Taiwanese companies are no strangers to sanction-busting attempts. In early 2009, Shanghai's Roc-Master Manufacture & Supply Company ordered pressure gauges with possible nuclear weapons applications from Taiwan's Heli-Ocean Technology Co. Ltd. Using backdated purchase orders, the Chinese company had Heli-Ocean ship them to Iran. The transaction violated international sanctions on exporting sensitive equipment to Tehran, which many in the international community suspect is trying to make nuclear weapons.
In an interview with The Associated Press, Huang said the machine tools were originally ordered "more than a year ago" but were shipped only after Ho Li's Chinese client, Dandong Fang Lian Trading Co. Ltd. in northeastern China's Liaoning province, was able to pay for them. While acknowledging that the tools ended up in North Korea, he said he had no idea how they would be used or why they would appear on any list of sanctioned items.
The North Korean machine tool deal was first reported Tuesday in Taiwan's Liberty Times newspaper.
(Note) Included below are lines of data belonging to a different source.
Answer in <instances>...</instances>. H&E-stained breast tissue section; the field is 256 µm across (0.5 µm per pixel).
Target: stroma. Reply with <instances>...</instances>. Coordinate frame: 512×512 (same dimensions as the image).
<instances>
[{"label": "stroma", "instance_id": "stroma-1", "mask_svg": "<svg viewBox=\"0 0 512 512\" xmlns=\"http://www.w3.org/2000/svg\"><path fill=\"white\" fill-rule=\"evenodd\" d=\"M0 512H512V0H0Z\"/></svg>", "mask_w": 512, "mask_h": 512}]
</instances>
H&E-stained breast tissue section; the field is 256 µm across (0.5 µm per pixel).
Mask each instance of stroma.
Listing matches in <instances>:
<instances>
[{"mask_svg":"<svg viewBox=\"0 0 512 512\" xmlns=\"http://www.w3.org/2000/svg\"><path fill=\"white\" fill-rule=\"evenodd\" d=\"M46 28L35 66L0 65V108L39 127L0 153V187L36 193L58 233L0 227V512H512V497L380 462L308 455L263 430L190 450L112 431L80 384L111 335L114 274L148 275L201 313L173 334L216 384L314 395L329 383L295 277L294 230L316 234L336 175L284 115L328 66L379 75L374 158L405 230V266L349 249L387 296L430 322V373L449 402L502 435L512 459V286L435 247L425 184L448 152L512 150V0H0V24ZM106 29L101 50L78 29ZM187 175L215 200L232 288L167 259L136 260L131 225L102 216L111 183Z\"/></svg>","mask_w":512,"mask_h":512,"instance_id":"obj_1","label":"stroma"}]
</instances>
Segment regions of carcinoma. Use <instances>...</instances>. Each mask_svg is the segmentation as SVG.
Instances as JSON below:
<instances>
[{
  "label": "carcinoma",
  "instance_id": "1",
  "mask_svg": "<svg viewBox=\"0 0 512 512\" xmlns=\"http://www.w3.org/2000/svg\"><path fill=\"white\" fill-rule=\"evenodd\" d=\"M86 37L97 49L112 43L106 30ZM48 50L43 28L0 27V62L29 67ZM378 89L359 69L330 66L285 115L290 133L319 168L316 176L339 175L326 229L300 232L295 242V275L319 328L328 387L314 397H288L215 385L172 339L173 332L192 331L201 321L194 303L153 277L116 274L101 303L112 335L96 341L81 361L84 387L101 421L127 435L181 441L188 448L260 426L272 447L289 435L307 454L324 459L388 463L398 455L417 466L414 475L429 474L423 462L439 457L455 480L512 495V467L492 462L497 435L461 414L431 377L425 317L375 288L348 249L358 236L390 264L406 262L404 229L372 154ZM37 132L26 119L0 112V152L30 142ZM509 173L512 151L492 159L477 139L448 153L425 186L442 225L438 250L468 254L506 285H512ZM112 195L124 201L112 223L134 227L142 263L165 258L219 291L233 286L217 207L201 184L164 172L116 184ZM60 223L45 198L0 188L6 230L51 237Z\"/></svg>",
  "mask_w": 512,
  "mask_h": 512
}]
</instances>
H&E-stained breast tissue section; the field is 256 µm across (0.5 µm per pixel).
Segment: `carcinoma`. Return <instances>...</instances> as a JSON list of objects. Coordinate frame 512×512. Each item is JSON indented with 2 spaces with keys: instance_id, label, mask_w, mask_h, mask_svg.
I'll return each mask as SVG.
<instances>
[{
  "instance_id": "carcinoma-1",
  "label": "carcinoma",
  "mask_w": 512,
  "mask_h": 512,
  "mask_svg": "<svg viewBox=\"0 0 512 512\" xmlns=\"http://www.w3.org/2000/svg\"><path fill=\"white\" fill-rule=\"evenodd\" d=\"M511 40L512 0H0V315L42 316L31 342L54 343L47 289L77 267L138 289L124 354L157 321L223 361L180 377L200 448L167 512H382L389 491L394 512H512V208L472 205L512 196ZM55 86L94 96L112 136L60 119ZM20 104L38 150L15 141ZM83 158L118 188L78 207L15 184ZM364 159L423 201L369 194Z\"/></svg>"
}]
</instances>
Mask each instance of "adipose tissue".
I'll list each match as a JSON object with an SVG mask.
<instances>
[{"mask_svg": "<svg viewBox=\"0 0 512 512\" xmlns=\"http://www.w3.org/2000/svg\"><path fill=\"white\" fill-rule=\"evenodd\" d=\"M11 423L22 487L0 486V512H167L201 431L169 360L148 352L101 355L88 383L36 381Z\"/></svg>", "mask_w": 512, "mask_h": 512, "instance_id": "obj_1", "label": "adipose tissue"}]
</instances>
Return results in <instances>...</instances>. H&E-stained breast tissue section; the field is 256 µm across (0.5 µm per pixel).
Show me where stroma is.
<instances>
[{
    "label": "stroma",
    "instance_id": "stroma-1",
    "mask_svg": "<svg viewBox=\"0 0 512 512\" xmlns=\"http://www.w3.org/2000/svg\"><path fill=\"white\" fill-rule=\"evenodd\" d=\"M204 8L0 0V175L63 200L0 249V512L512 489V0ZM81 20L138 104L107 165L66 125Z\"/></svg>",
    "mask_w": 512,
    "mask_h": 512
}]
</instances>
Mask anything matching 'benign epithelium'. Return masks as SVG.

A Taiwanese official, speaking on condition of anonymity because he is not authorized to deal with the press, said that the machine tool shipment violated international sanctions and Taiwanese trade laws. He did not identify the items in question or specify why they violated sanctions.
The official works for the Taipei branch of the Ministry of Justice's Investigation Bureau — roughly equivalent to the Federal Bureau of Investigation in the United States.
He said that Dandong Fang Lian is managed by a North Korean national with an unspecified connection to the North Korean military, and that the machine tools had ended up in the country's Sinuiju region, across the Yalu River from Dandong. Sinuiju is the funnel for most Chinese goods entering North Korea.
"Ho Li sold two machine tools ... without reporting to the authorities that the equipment was really going to North Korea," the official said. "We became aware of the violation and when we raided Ho Li in late July we found e-mails and money transfer documents to prove our case."
Huang said that Dandong Fang Lian specializes in diesel engines and power generators, and that while he had done business with the company before, this was his first venture with them in the machine tool sector.
"I am cooperating with the government in its investigations," he said.
Neither Ho Li nor Dandong Fang Lian appears on an American list of sanctioned companies.
The Taiwanese official declined to confirm Huang's assertion that an American tip led to the raid on Ho Li's premises. The American Institute in Taiwan — the de facto U.S. Embassy on the island — said it would not comment on specific cases but emphasized it cooperates closely with the island on enforcing export controls and stemming the proliferation of weapons of mass destruction.